With the goal of ushering in another leap into PC graphics technology after the RTX 2000 series in 2018, Nvidia has announced the Family of Ampere-based RTX 3000 graphics cards.
Featuring 28 billion transistors built on a custom 8 nanometer Samsung process, the RTX 3000 cards offer up to 30 TFLOPS of computing power and up to 58 TFLOPS of ray-tracing performance with twice the computing power compared to Turing.
According to Nvidia, the GeForce RTX 3000 series offers up to 2 times performance and 1.9 times energy efficiency compared to GPUs of the previous generation.
"If the last 20 years have been amazing, the next 20 will look nothing less than science fiction" said Nvidia CEO Jensen Huang, speaking from the kitchen of her Silicon Valley home. The launch of NVIDIA Ampere is "a giant step into the future" he added.
Nvidia showed off the new Ampere boards with a demo of 'Marbles', which originally ran at 720p at 25 frames per second on Turing, while the new demo spins at 1440p at 30 frames per second, with new effects that weren't available in the previous demo.
Nvidia has announced the RTX 3080 as the family's flagship GPU, with a brand new cooler design, a smaller PCB and all the features of the GPU Ampere. CEO Jensen Huang says the new cooling device design can suck up 55% more air, is quieter and keeps the GPU cooler than the latest generation. The board itself has performance of 30 shader TFLOPS, 58 RT TFLOPS and 238 tensor TFLOPS.

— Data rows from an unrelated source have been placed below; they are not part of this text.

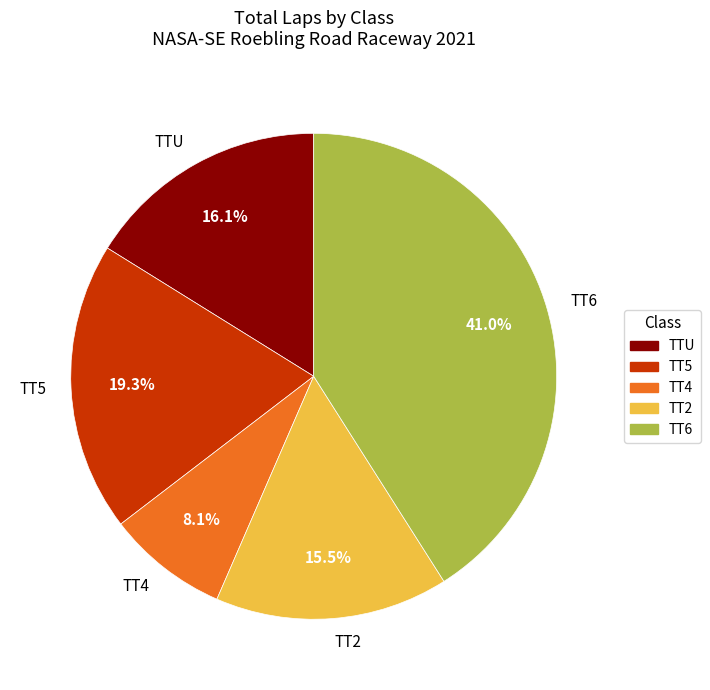

What percentage is NOT represented by TTU?

83.9%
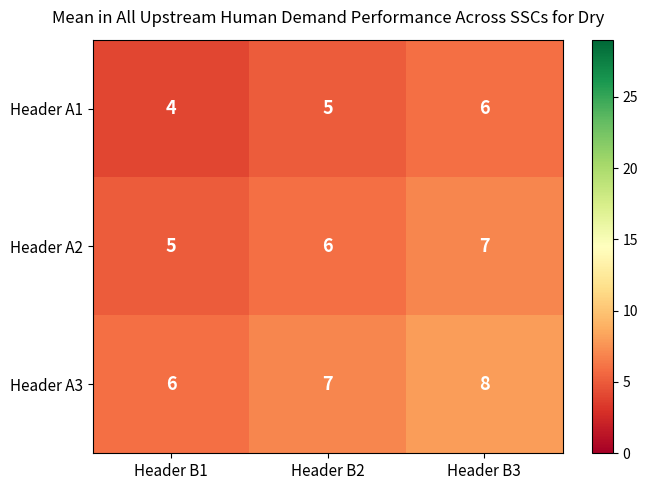

True or false: Header A2 has a value of 7 at Header B3.

True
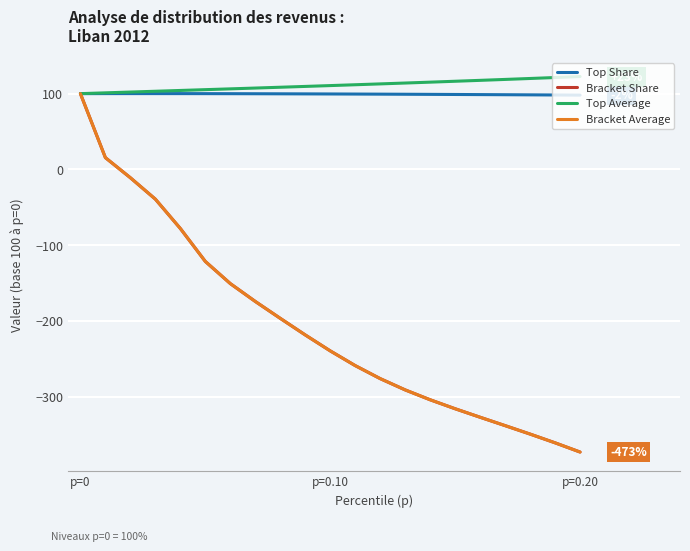

Does the chart display data point markers on the line(s)?

No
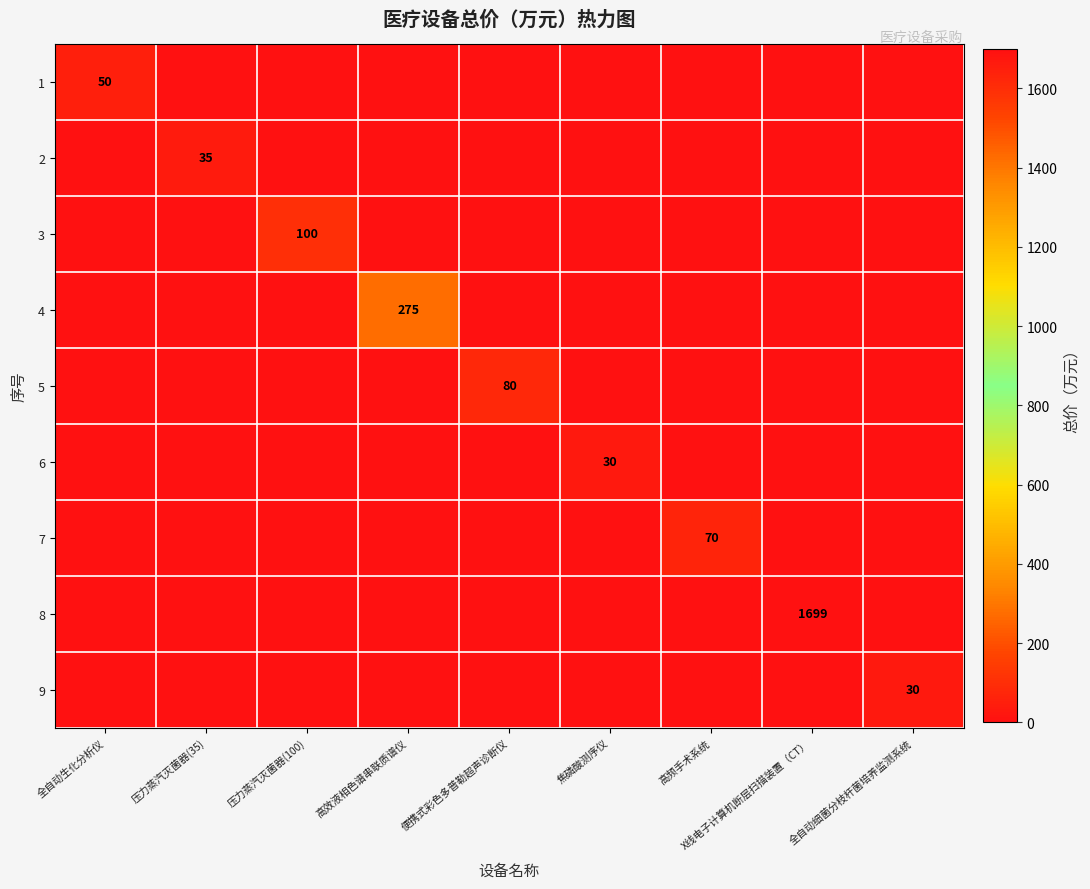

What is the greatest value displayed?

1699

The RTX 3080 has 10 GB of Micron GDDR6X memory at 19 Gbps, providing an effective bandwidth of 760 GB/s. The card is touted to be twice as fast as the previous generation of RTX 2080 and aims to provide more than 60 fps at 4K resolution with RTX active. The VGA is priced at USD 699 and will be launched on September 17th.
Nvidia also announced the 3070, the "sweet-spot" GPU, with 20 shader TFLOPS performance, 40 RT TFLOPS performance and advertised as faster than the RTX 2080 Ti. It will be launched in October for a price of $499.
To commemorate the announcement, Activision has released a new trailer for the upcoming Call of Duty, called Black Ops Cold War, with new footage showing the game's use of ray-tracing.
Huang also announced a new replacement for the Titan model. Called RTX 3090, it is a colossus of a GPU, with 36 shaders TFLOPS, 69 RT TFLOPS, 285 TFLOPS tensor and a 3-slot design. Huang said that with the GPU you can play 8K at 60 FPS.
The CEO of Nvidia also announced that Fortnite will soon receive support for RTX and DLSS, with a trailer anticipating how the game will use the features.
It also announced Nvidia Reflex, a new suite of GPUs, G-SYNC displays and software technologies that measure and reduce system latency in competitive games (i.e. click-to-display latency).
For people who use game engines to create movies (called Machinima), Nvidia has announced a new program called Nvidia Omniverse Machinima to help them create high-quality animations with physics-based rendering, advanced effects support and RTX.
Huang also announced Nvidia RTX IO, which enables GPU-based rapid loading and decompression of game resources, accelerating input/output performance up to 100 times compared to traditional hard drives and storage APIs. Along with Microsoft's new DirectStorage for the Windows API, RTX IO transfers CPU work to the RTX GPU, improving frame rates and enabling near-instant game loading.